Ödüle layık görülen İspanyol yargıç Real da, daha adil, eşit ve özgür bir toplum için her devletin vatandaşlarını korumak amacıyla her türlü aracı sunması gerektiğini söyledi. İnsanlık tarihinin cezasızlık ve suç inkârlarının kural olduğu örneklerle dolu olduğuna işaret eden Real, “Bugüne kadar Ermeni veya Tibet soykırımları haksız olarak inkâr edildi ve inkâr ediliyorlar” diye konuştu.

‘İspanya ile Türkiye Birbirinden Farklı…’

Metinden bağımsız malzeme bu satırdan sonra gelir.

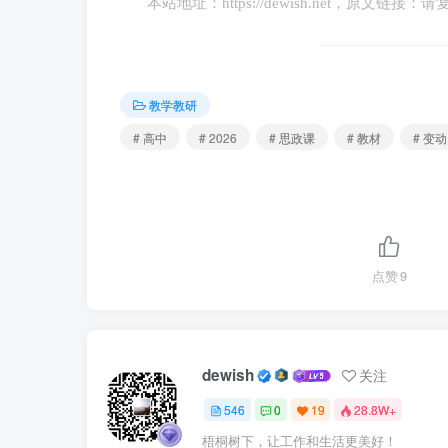
本站地址：
https://dewish.net
，原文链接：请
材料三 全球应对粮食危机网络2024年发布
严重的突发性饥饿问题，比上一年增加了2400
教学教研
# 高中
# 2026
# 思政课
# 教材
# 变动
第五课 中国的外交
第48页 构建人类命运共同体思想→构建
点赞
9
综合探究
第55页 【探究三】 倒数第二段更新为20
dewish
关注
2023年10月，习近平在第三届“一带一
546
0
19
28.8W+
到非洲和拉美，150多个国家、30多个国际组
梧桐树下，让工作和生活更美好！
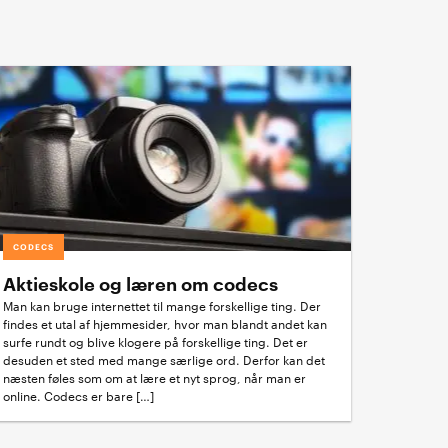
CODECS
Aktieskole og læren om codecs
Man kan bruge internettet til mange forskellige ting. Der
findes et utal af hjemmesider, hvor man blandt andet kan
surfe rundt og blive klogere på forskellige ting. Det er
desuden et sted med mange særlige ord. Derfor kan det
næsten føles som om at lære et nyt sprog, når man er
online. Codecs er bare […]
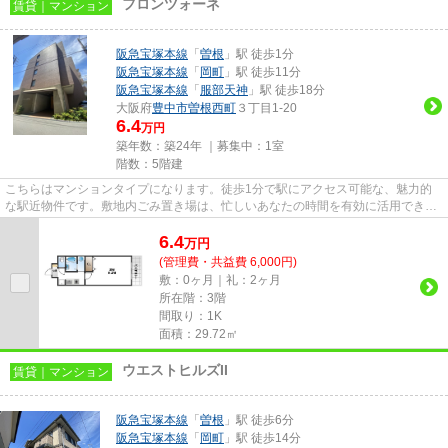
フロンツォーネ
賃貸｜マンション
阪急宝塚本線
「
曽根
」駅 徒歩1分
阪急宝塚本線
「
岡町
」駅 徒歩11分
阪急宝塚本線
「
服部天神
」駅 徒歩18分
大阪府
豊中市
曽根西町
３丁目1-20
6.4
万円
築年数：築24年 ｜募集中：
1室
階数：5階建
こちらはマンションタイプになります。徒歩1分で駅にアクセス可能な、魅力的
な駅近物件です。敷地内ごみ置き場は、忙しいあなたの時間を有効に活用できま
す。2駅利用可能なので、用途...
6.4
万
円
(管理費・共益費 6,000円)
敷：0ヶ月｜礼：2ヶ月
所在階：3階
間取り：1K
面積：29.72㎡
ウエストヒルズII
賃貸｜マンション
阪急宝塚本線
「
曽根
」駅 徒歩6分
阪急宝塚本線
「
岡町
」駅 徒歩14分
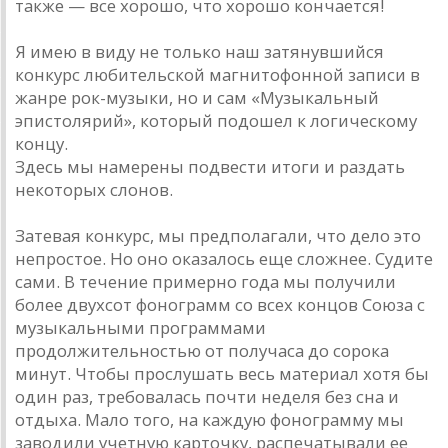
также — все хорошо, что хорошо кончается!
Я имею в виду не только наш затянувшийся
конкурс любительской магнитофонной записи в
жанре рок-музыки, но и сам «Музыкальный
эпистолярий», который подошел к логическому
концу.
Здесь мы намерены подвести итоги и раздать
некоторых слонов.
Затевая конкурс, мы предполагали, что дело это
непростое. Но оно оказалось еще сложнее. Судите
сами. В течение примерно года мы получили
более двухсот фонограмм со всех концов Союза с
музыкальными программами
продолжительностью от получаса до сорока
минут. Чтобы прослушать весь материал хотя бы
один раз, требовалась почти неделя без сна и
отдыха. Мало того, на каждую фонограмму мы
заводили учетную карточку, распечатывали ее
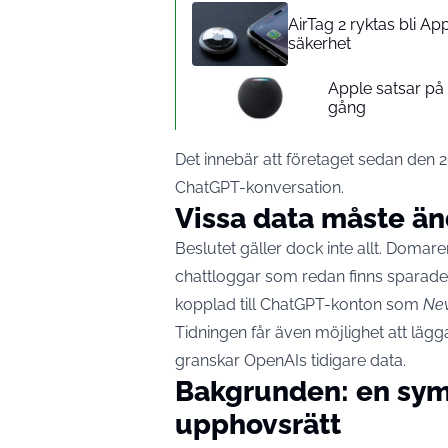
AirTag 2 ryktas bli A
säkerhet
Apple satsar p
gång
Det innebär att företaget sedan den 2
ChatGPT-konversation.
Vissa data måste ä
Beslutet gäller dock inte allt. Domar
chattloggar som redan finns sparade e
kopplad till ChatGPT-konton som
New
Tidningen får även möjlighet att lägga 
granskar OpenAIs tidigare data.
Bakgrunden: en symb
upphovsrätt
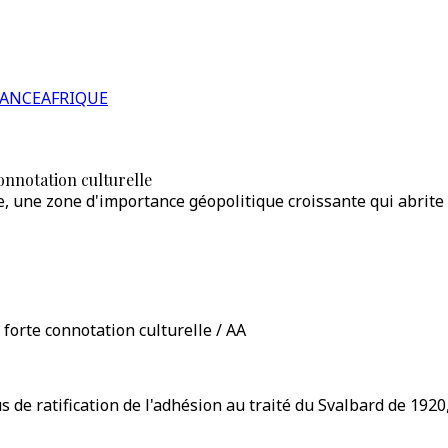
RANCE
AFRIQUE
connotation culturelle
, une zone d'importance géopolitique croissante qui abrite
 forte connotation culturelle / AA
 de ratification de l'adhésion au traité du Svalbard de 1920,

Yargıç Baltasar Garzon Real, ödül töreni sonrasında gazetecilerin sorularını yanıtladı. Real ‘Sizce darbeciler ve işkenceciler yargılanabilir mi?’ sorusuna, “Uluslararası normlar, insan haklarına karşı işlenmiş suçlara karşı suskun değildir” yanıtını verirken, “İspanya ve Türkiye arasındaki demokratikleşme sürecinde bir paralellik var mı?” sorusunu ise şöyle yanıtladı: “Bence, her iki ülkenin durumu birbirinden çok farklı. İspanya 40 yıldan uzun bir süre diktatörlük yaşadı ve İspanya’nın demokrasiye geçiş süreci bir anayasa ile sonuçlandı. Bu anayasa batının en ilerici anayasalarından biridir. İspanyol toplumu ve İspanyol yargısı bunda çok önemli bir rol oynadı. İspanyada çok önemli bir hukuk devleti kuruldu. İspanya’da diktatörlük dönemini saymazsak, Türkiye ile bir kıyaslama yapılamaz. Yani, diktatörlükten sonraki İspanya ile 80 sonrasındaki Türkiye arasında bir kıyaslama yapamıyorum.” İnsan hakları için verdiği mücadele ile öne çıkan Real, Şilili Cunta lideri Pinochet hakkında İspanyol vatandaşlarına işkence uygulamak ve öldürtmek suçundan uluslararası tutuklama emri çıkartmış, Pinochet İngiltere’de 16 ay ev hapsinde yatmıştı.